There is a fascination with stamps that has galvanized artists time and time again. Miniature pictures attached to an envelope guaranteeing delivery of everything from a gracious thank you note to a mundane bill payment to any place around the globe—it is stunning when you think of it. Serendipitously, in my week of good mail, I stopped by Powell’s Book Store on my way home from work and came upon a book by Cabinet, one of my favorite art and culture journals. The Book of Stamps was a project that commissioned artists to create sets of stamps all of which are then cleverly reproduced twice – once as pages of perforated, glue-backed, tear-out stamps and once as a permanent page of the book itself.
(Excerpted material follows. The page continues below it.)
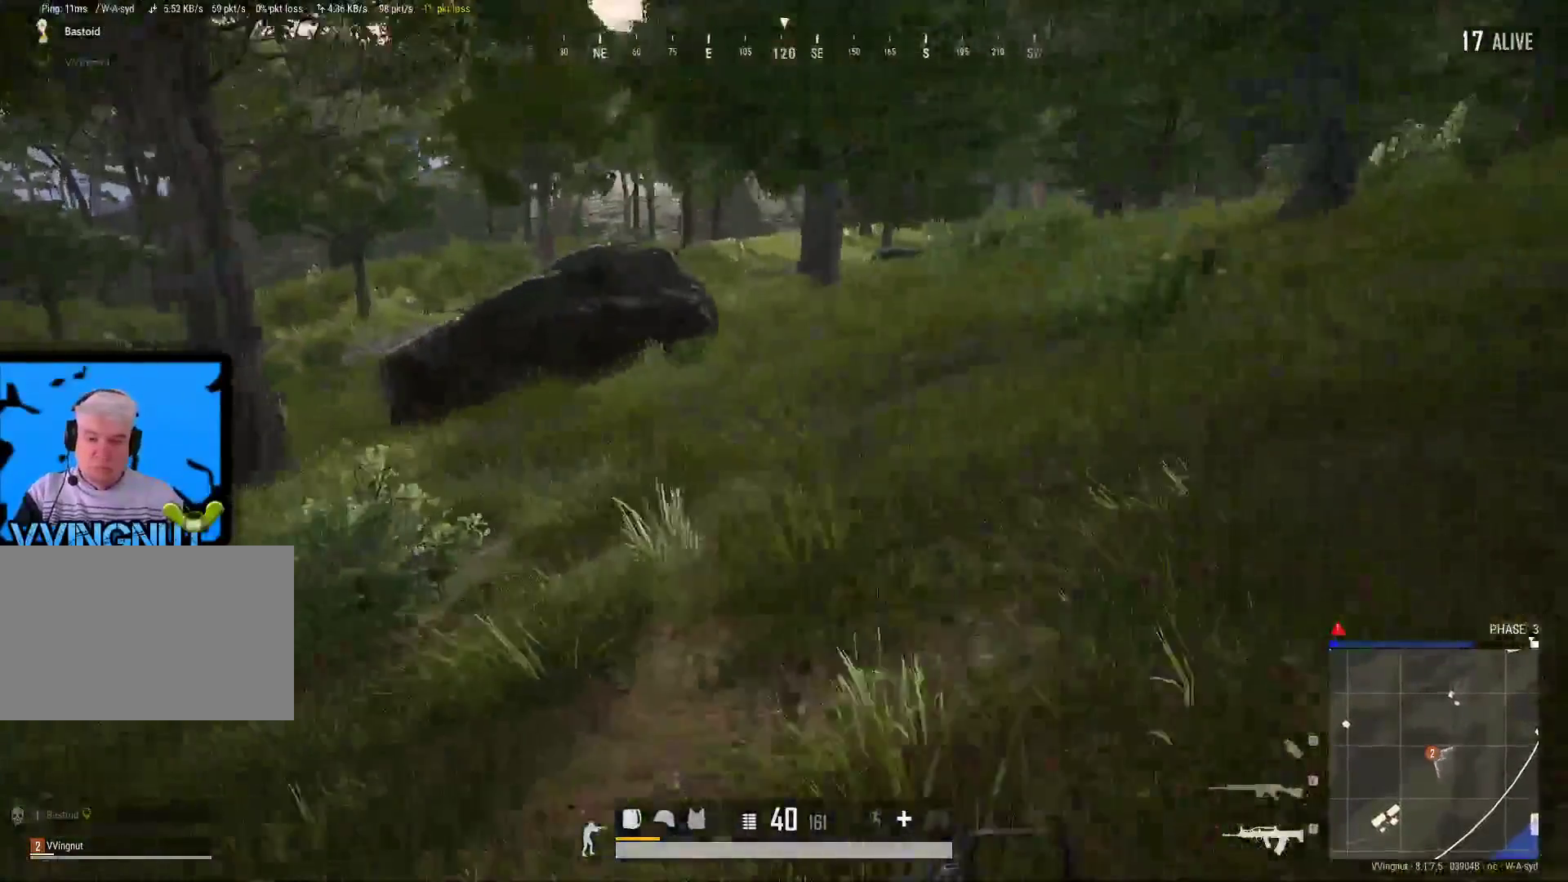
{"keys": ["a", "shift", "w"], "mouse": [], "mouse_move": "still", "events": []}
The artists’ responses ranged from an Arcimboldi-style stamp man whose face fills the sheet with each stamp only representing a part, to a set whose pictures all were of materials that cannot be shipped through the mail.
The Radio Post
So now that I have my Book of Stamps, I have to decide if I am willing to tear out these miniature pieces of art and use them on things, which is no easy prospect for someone who loves the integrity of things. Of course I realize the integrity of this publication is to be deconstructed by its reader, but I still hate to tear out the stamps. Conceptually I like the idea but viscerally, I resist. If I do decide to use them, I know the first thing I will do with them: decorate the envelope I will be sending to Denmark requesting a copy of The Radio Post #1. The Radio Post is a publication which you can get for free, but only if you send your request via the post. Write them a letter and they’ll send you a publication (it is all about analogue: radios, lighthouses, recording studios, etc.). Now there is someone who understands the allure of the postal mail.